If Issue 1 passes, any parental consent laws regarding abortion would be erased. This lack of parental consent would shield the perpetrator of sex crimes from prosecution, since abortion providers and sometimes even young mothers are reluctant to report cases of abuse/rape to legal authorities. In a U.S. study on “Health Consequences of Sex Trafficking,” more than half of the pregnant victims of sex trade acknowledged that they had been forced to have an abortion. Be certain that sex traffickers in Ohio enthusiastically support Issue 1.

State law prohibits me from performing an elective knee surgery on a minor without parental consent, yet Issue 1 would permit the same patient to undergo an elective abortion without any knowledge or consent of her parents. Do we in Ohio deny that the child in the womb is in fact a human being and deny that he/she has any legal right to exist, right up to the moment of the baby’s birth?

We are heading down a very slippery slope, with more radical abortion laws than almost all free countries in the world. How can we realistically hope to live in a free and safe society, where violence and murder become much less the norm, when we legally dehumanize the most innocent among us, the unborn baby in the womb, sanctioning the baby’s death by abortion, throughout all nine months of pregnancy?

There are moral truths, including the precept that the murder of another human being (except in the narrow spectrum of self-defense) is wrong. Do we apply this moral truth selectively, perhaps only to prevent crime and gun violence, or does this principle apply more universally, to protect those with disabilities, mental illness, the elderly, or the infant in the womb? What class of human beings gets selectively excluded? And who decides?

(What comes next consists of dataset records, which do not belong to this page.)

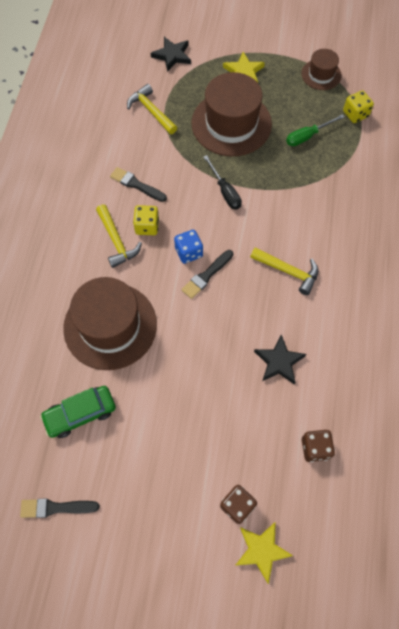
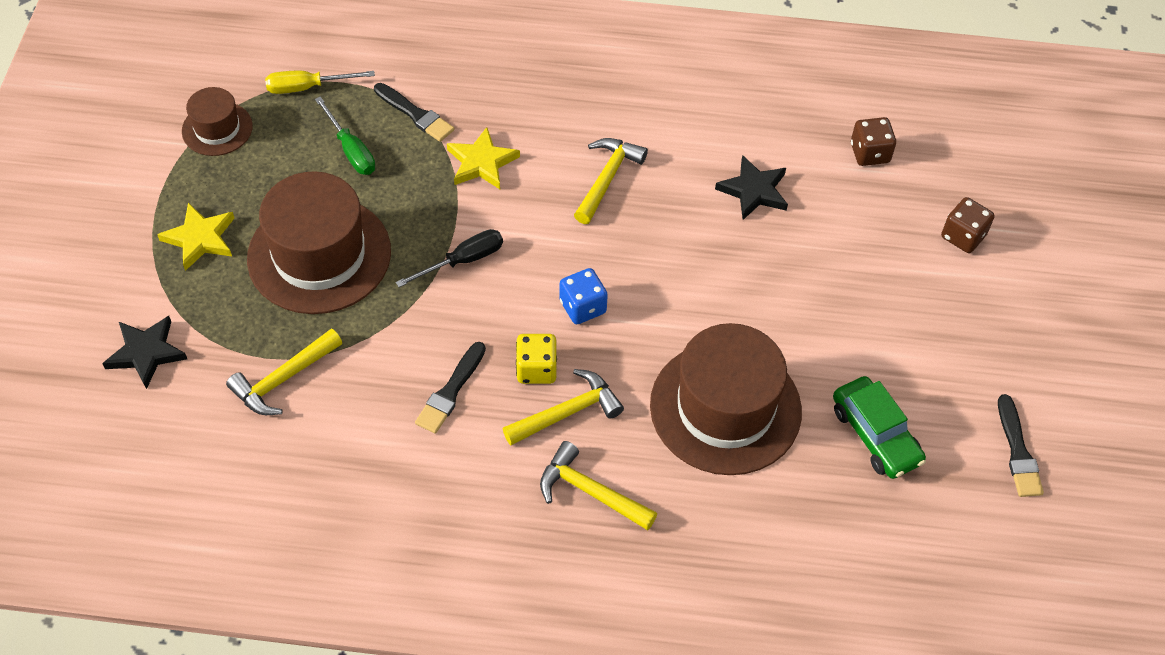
camera: 95 degrees left, 10 degrees down
black brush [181,250,233,299] -> black brush moved to [374,83,454,142]
yellow star [236,522,293,584] -> yellow star moved to [447,127,520,189]
yellow dice [343,90,374,123] -> yellow screwdriver [265,71,375,94]
none -> yellow hammer [540,441,657,531]

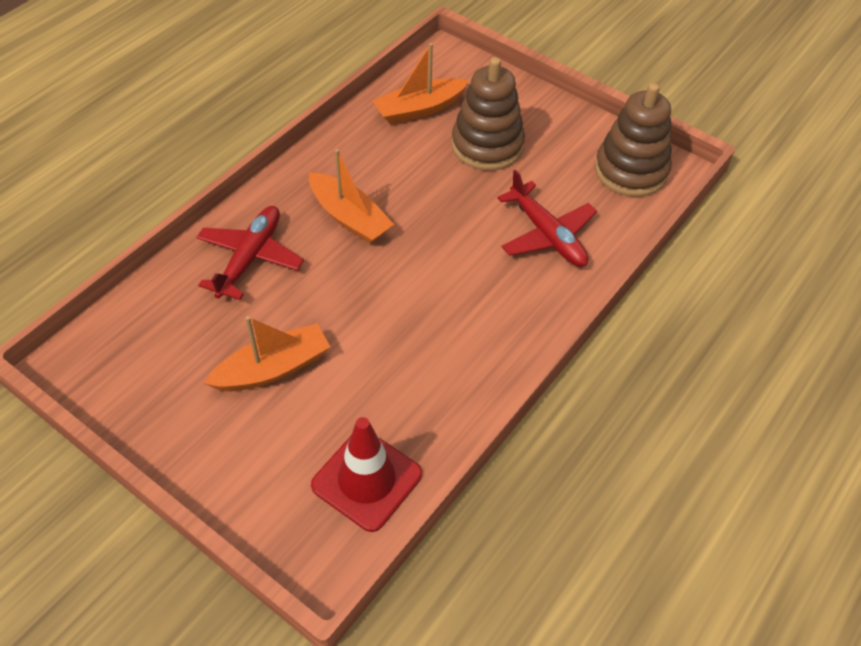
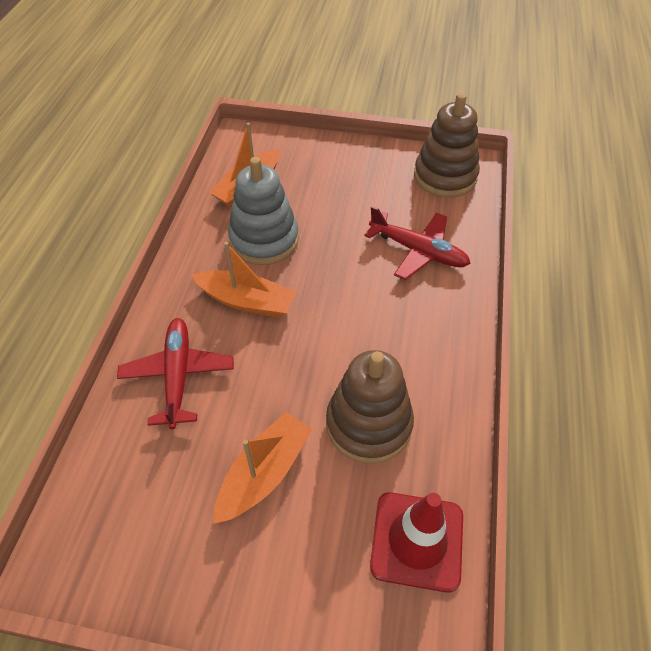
camera: 25 degrees left, 0 degrees up
brown stacking toy [452,57,525,171] -> brown stacking toy moved to [326,350,414,464]
none -> grey stacking toy [228,157,299,265]

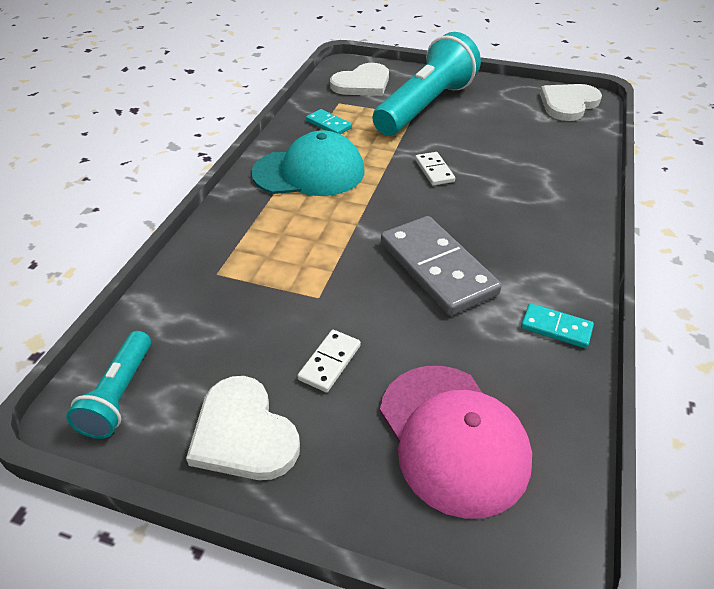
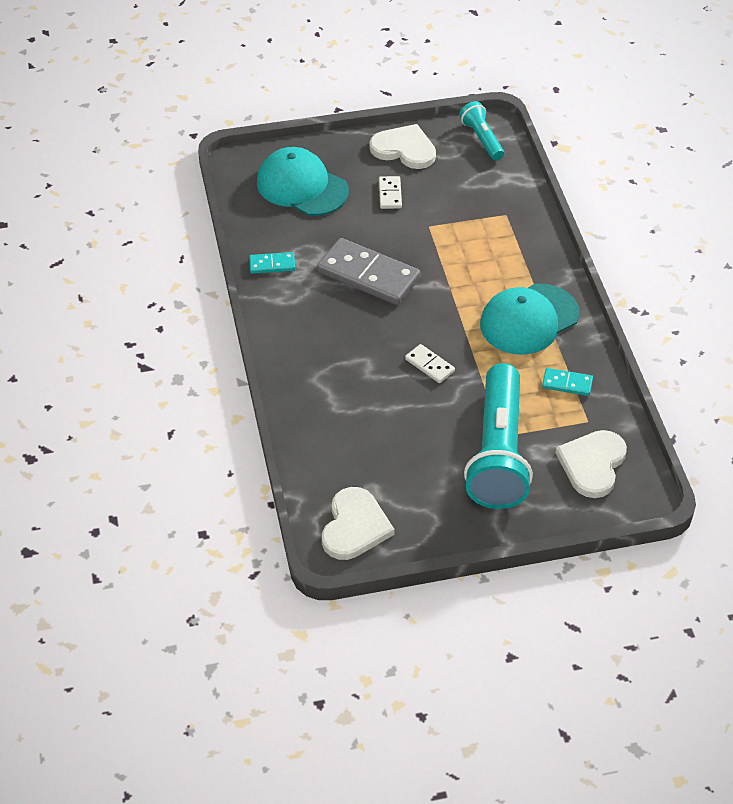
camera: 150 degrees right, 5 degrees up
pink cap [380,366,532,519] -> turquoise cap [257,147,349,216]

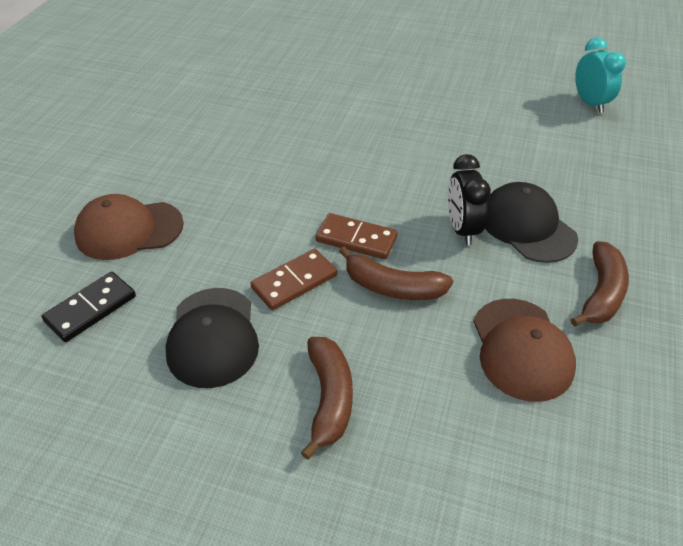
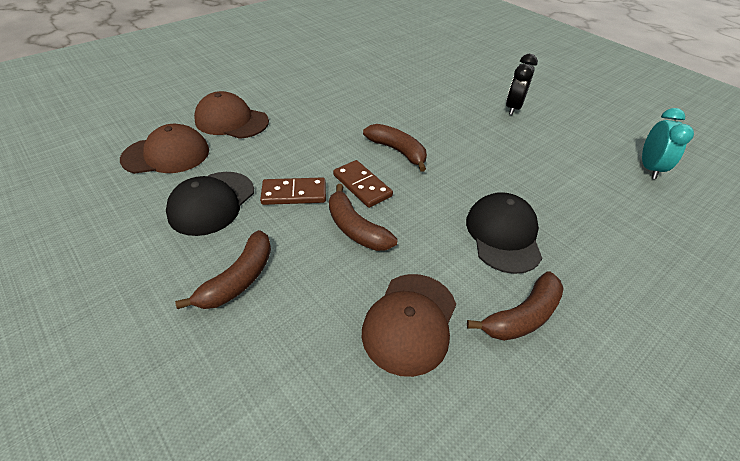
camera: 30 degrees right, 0 degrees up
black domino [42,272,136,342] -> brown cap [120,124,209,174]
black clock [448,154,491,245] -> black clock moved to [506,54,538,115]
none -> brown banana [363,124,427,172]

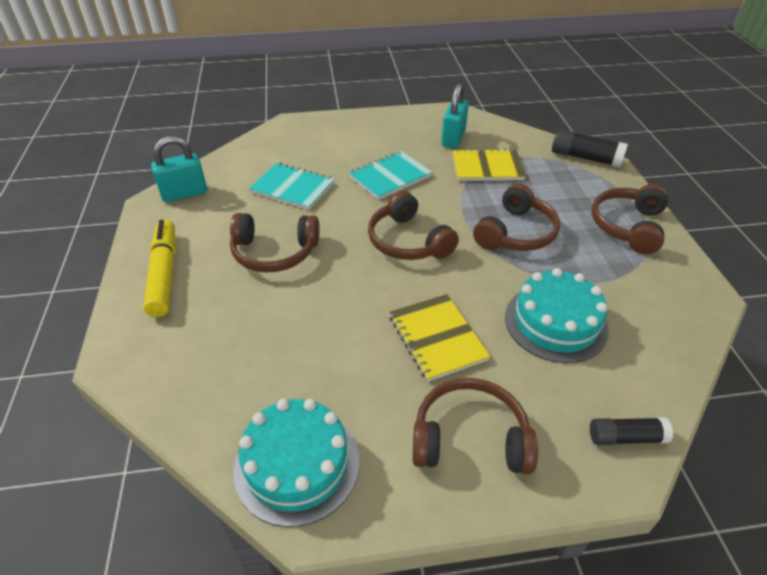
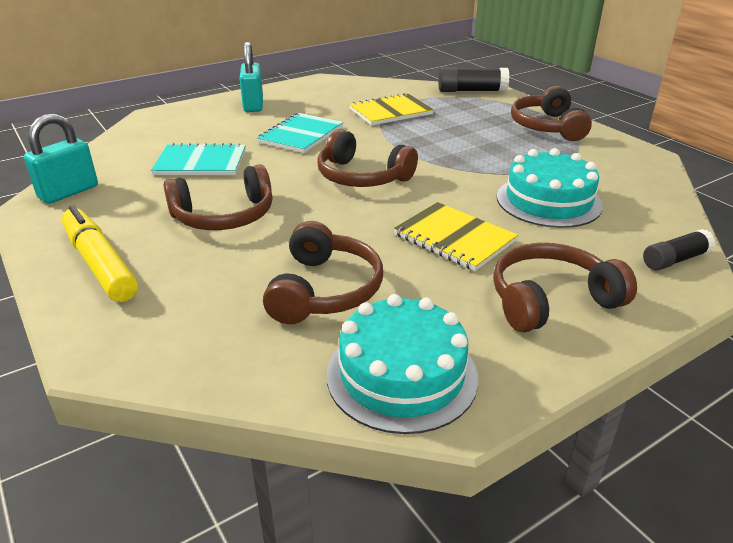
camera: 25 degrees left, 10 degrees down
turquoise padlock [441,83,469,148] -> turquoise padlock moved to [239,42,263,112]
brown headphones [473,184,560,251] -> brown headphones moved to [263,221,383,324]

While some might contend that “one should not impose one’s religious beliefs upon others,” most all of us would concede that the killing of an innocent human being is morally wrong. If we as a society don’t act to protect our fellow human beings, we have completely lost our moral compass and any sense of the “common good” in our laws and our government. We can live in denial about what abortion is, we can dehumanize the preborn baby in the womb, hiding under a cloak called “choice,” “privacy,” or “reproductive rights,” but none of these terms can change the harsh reality that every abortion terminates a human life prematurely.

Make no mistake, Issue 1 is extreme, far-reaching, and not reflective of the values and beliefs of most in Ohio, despite how this is packaged in media ads. Surveys demonstrate that a significant majority of Americans believe that abortion should be banned beyond 24 weeks gestation, the time after which the infant is viable and able to survive outside the womb. If Issue 1 passes, any and all restrictions on abortion would be removed, and a baby could be aborted for nearly any reason at all throughout all nine months of pregnancy, right up to the time of birth.

Is this what we in Ohio really want and believe is right? I urge you in the strongest terms to vote “No” on Issue 1 this November.

Dr. Robert R. Burger is a board member of Right to Life of Greater Cincinnati and an orthopaedic surgeon with Beacon Orthopaedics & Sports Medicine.